The next few months are highly critical to Nepal, according to Dinesh Tripathi, LL.M, a Supreme Court Advocate of Nepal, because they provide Nepal an opportunity to become a “new model” for legitimate democratic transformation. The behavior of monarchists and Maoists and the involvement of the international community will largely determine the success of Nepal’s push for a democratically elected constituent assembly and its drafting of a new constitution, Tripathi said Wednesday during a presentation entitled “Risks and Challenges of Building a Democratic and Constitutional State in Nepal.”
After a “spontaneous and unprecedented” uprising in Nepal in April 2006, King Gyanendra was reduced to the status of a figurehead, providing the people of Nepal an historic opportunity to “get rid of the monarchy and establish a true, genuine, and people-centered democratic order.”
Yet elections for the constituent assembly, which were supposed to occur in June, have already been pushed back to November 22. There is “cultural mistrust” abound—“nobody is confident” the elections will actually occur, according to Tripathi. If the elections don’t take place in November, he says it will be “disastrous” for Nepal and its future as a democratic state.
Nepal’s transformation is dependent on a credible peace process, Tripathi said. Although Maoists declared a cease fire in June of 2006, they continue to use intimidation, violence and extortion. The upcoming elections offer Maoists an opportunity to transform themselves into a responsible political party.
If the elections do indeed occur in November, the new constituent assembly will have two years to create and adopt a new constitution. According to Tripathi, the constitution should ensure: a republican state, a democratically accountable military, inclusiveness, human rights, an effective judiciary and a federalist structure.
Considering Nepal’s history, Tripathi said, a king and a democratic assembly can not coexist. In the 1950s, 1960s and 1990s, such an experiment failed, he said, and the king used his traditional authority to dismantle the constitution. Instead, according to Tripathi, Nepal’s new constitution should call for a democratically elected head of state.
The constitution should also guarantee that the military is accountable to the democratically elected assembly rather than a king. “The military has to be restructured so that it is more professional and politically neutral, and so that it doesn’t dismantle the democratic process,” Tripathi said.

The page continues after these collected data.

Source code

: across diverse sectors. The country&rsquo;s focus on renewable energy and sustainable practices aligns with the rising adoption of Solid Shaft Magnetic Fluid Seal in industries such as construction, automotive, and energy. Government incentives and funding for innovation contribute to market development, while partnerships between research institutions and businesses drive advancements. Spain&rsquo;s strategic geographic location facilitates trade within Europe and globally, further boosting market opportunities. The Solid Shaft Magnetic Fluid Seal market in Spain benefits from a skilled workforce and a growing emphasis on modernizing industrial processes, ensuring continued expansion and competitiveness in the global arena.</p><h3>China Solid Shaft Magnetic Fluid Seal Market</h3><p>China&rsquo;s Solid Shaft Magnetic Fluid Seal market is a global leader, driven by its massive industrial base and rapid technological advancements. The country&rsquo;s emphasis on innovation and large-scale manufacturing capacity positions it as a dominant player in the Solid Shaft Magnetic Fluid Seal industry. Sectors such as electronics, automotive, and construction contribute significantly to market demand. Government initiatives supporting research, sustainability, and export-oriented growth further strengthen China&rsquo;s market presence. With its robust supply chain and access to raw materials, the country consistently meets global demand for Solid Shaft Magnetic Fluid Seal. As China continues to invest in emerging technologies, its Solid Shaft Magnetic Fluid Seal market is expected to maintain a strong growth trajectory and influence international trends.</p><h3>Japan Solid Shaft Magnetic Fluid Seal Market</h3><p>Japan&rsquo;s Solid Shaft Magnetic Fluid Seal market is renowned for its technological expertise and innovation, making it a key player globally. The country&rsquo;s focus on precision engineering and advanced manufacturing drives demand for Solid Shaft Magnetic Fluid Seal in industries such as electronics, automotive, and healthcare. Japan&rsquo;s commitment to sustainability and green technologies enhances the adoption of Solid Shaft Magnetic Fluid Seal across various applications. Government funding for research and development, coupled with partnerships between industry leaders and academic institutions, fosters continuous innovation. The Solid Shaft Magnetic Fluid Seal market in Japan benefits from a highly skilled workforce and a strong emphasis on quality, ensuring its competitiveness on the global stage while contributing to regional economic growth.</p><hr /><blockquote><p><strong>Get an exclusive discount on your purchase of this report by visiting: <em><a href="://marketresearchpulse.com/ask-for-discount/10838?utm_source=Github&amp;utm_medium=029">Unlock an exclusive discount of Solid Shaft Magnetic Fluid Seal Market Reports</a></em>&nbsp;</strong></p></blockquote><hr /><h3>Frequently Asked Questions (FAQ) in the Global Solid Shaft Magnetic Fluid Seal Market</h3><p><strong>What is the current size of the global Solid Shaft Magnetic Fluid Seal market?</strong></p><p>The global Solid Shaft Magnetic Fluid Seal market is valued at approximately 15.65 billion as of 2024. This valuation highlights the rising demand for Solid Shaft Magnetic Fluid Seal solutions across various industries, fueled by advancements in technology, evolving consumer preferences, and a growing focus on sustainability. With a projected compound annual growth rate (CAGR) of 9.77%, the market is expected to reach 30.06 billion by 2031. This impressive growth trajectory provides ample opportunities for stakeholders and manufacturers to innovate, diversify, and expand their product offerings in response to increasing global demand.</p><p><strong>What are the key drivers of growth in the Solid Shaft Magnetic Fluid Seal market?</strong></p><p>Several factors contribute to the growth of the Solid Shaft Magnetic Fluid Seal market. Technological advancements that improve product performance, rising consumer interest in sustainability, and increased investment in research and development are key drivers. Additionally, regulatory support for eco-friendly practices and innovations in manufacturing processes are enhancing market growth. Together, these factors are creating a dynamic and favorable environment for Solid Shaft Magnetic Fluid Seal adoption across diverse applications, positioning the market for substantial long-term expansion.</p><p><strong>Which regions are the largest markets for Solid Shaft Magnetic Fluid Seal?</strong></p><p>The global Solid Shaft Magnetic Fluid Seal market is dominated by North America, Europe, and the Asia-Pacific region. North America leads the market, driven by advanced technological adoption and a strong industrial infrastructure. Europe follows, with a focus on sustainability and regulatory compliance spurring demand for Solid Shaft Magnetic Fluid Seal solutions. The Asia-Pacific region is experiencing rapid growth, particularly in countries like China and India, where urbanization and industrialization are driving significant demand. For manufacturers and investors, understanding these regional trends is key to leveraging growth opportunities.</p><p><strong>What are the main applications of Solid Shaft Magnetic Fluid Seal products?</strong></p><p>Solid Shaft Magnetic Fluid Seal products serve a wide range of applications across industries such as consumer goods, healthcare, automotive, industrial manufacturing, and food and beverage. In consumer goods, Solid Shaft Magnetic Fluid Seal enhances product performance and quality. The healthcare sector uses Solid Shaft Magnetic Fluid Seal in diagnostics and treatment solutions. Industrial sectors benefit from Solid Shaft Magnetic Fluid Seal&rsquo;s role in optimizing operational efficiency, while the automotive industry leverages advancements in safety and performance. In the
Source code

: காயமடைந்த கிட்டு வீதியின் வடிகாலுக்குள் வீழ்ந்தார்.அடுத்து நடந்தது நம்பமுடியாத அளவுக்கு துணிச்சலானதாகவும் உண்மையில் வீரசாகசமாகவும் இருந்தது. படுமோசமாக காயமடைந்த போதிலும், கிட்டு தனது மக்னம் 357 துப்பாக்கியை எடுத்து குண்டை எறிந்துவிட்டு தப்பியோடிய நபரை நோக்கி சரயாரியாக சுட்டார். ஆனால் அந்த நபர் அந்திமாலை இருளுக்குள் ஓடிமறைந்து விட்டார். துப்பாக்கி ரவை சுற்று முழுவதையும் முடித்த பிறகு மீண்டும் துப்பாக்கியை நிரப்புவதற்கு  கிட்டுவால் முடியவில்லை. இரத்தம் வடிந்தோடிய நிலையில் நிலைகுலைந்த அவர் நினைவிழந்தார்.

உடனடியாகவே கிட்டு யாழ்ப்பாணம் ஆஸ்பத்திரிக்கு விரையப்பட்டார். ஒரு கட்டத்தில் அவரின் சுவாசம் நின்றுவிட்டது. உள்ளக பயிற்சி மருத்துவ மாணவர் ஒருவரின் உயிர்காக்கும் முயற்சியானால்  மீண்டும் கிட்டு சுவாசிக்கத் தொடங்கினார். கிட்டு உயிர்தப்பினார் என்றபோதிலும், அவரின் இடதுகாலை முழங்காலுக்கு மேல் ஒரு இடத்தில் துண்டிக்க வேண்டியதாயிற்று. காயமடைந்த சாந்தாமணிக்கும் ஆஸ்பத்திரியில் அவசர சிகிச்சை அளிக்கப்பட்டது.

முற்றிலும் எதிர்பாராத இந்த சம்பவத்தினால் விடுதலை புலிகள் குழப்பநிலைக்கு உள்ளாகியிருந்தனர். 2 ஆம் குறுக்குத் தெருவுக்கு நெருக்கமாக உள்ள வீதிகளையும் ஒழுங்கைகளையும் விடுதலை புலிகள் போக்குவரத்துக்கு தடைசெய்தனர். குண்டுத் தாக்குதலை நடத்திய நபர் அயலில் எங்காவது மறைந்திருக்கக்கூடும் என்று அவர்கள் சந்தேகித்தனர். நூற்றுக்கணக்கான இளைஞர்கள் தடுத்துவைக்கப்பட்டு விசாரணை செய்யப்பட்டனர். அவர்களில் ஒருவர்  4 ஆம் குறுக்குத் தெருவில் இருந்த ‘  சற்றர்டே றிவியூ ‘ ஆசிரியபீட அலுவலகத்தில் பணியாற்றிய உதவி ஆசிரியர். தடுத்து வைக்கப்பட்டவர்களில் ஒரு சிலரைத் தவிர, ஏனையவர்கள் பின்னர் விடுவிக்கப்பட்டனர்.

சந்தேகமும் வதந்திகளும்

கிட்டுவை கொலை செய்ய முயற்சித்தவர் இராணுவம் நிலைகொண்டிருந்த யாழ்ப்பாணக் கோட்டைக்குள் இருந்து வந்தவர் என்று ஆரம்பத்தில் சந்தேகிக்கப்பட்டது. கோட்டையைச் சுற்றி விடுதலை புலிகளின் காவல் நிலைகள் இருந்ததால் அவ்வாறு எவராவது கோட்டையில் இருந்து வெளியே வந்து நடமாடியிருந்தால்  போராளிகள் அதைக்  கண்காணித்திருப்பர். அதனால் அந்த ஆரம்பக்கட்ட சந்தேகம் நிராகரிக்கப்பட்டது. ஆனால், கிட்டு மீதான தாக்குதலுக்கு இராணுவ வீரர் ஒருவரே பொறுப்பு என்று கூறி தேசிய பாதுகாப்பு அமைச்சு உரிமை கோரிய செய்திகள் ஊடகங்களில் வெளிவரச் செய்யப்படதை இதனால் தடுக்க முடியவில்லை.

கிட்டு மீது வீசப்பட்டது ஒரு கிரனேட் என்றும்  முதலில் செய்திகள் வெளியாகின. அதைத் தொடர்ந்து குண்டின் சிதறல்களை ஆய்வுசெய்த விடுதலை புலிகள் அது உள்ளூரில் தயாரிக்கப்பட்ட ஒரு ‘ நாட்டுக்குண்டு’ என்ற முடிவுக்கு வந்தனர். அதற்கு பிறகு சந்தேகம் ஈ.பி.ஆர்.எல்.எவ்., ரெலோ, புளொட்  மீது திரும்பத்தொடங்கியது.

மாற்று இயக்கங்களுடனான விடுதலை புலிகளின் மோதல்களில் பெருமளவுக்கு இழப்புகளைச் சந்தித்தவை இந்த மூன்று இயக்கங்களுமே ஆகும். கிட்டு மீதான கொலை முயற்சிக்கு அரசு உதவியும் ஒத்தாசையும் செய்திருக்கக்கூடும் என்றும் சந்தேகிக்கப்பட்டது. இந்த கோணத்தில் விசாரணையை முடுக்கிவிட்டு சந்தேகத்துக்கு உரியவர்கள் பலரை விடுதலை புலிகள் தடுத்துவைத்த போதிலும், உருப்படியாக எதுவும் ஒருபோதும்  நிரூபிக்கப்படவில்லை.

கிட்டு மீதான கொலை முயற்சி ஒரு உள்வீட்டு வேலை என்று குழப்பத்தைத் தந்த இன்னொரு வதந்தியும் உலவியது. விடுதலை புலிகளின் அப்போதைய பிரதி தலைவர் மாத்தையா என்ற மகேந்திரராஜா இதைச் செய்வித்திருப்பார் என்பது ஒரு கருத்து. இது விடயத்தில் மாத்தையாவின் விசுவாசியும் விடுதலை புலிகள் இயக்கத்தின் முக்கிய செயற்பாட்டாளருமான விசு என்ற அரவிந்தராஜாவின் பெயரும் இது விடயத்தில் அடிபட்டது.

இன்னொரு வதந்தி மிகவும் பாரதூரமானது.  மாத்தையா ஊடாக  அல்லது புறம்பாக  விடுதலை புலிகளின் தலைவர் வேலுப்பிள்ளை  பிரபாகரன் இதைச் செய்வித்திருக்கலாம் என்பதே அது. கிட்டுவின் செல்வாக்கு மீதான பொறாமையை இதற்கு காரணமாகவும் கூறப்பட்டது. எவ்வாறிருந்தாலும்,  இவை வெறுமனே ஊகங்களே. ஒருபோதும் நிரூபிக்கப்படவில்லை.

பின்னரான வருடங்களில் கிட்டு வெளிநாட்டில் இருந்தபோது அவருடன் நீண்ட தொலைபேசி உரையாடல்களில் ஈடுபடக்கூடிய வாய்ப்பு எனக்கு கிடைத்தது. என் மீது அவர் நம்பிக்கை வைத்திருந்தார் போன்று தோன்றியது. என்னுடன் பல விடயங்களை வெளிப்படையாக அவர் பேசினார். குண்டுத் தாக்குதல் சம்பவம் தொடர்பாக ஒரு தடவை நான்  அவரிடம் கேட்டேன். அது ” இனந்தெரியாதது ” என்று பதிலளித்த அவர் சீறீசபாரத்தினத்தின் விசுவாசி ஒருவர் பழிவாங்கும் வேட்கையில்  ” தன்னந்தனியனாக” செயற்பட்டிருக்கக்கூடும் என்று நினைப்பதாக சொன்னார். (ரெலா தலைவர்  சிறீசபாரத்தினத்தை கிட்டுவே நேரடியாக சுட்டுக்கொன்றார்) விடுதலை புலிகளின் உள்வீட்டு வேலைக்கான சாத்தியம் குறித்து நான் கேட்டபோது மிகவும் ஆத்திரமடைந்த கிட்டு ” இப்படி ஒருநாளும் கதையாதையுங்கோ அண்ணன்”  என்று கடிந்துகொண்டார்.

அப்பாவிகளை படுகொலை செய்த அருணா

Tripathi also called for a more “inclusive, broad-based” participation in the democratic process. “Exclusion is the biggest issue in Nepal,” he said, and both the process of developing a new constitution and the constitution itself should seek to empower indigenous, marginalized groups.
Broadly defined human rights, ranging from prototypical civil and political rights to economic, social and cultural human rights and protection of the environment should all be included in the new constitution, according to Tripathi. “Human rights should be a kind of lighthouse, or central theme of the new constitution,” he said.
He also said that the new constitution should define the judiciary as the guardian or protector of the supremacy of the constitution, so that it cannot be as easily dismantled as Nepalese constitutions have been in recent history.
Lastly, Tripathi said that he believes the constitution should create a federal state. Many would not think of Nepal as requiring a federalist structure because it’s relatively small, but federalism is a matter of diversity, not size, he said. “Nepal is very diversified, and needs federalism to create local autonomy and ensure better access to resources,” he said.
Tripathi suggested that there is credence to concerns about monarchists and Maoists during this democratic transformation. “There is cause for serious doubt that the king and the military will accept a legitimate democratic transformation,” he said. “And there is some evidence that the military did not fight wholeheartedly against the Maoist insurgency,” bringing into question the Maoists’ commitment to participating as a democratically elected political party.
These concerns exemplify why Tripathi believes international support and pressure, especially in the form of media and civil society presence, are crucial to Nepal’s current democratic transformation.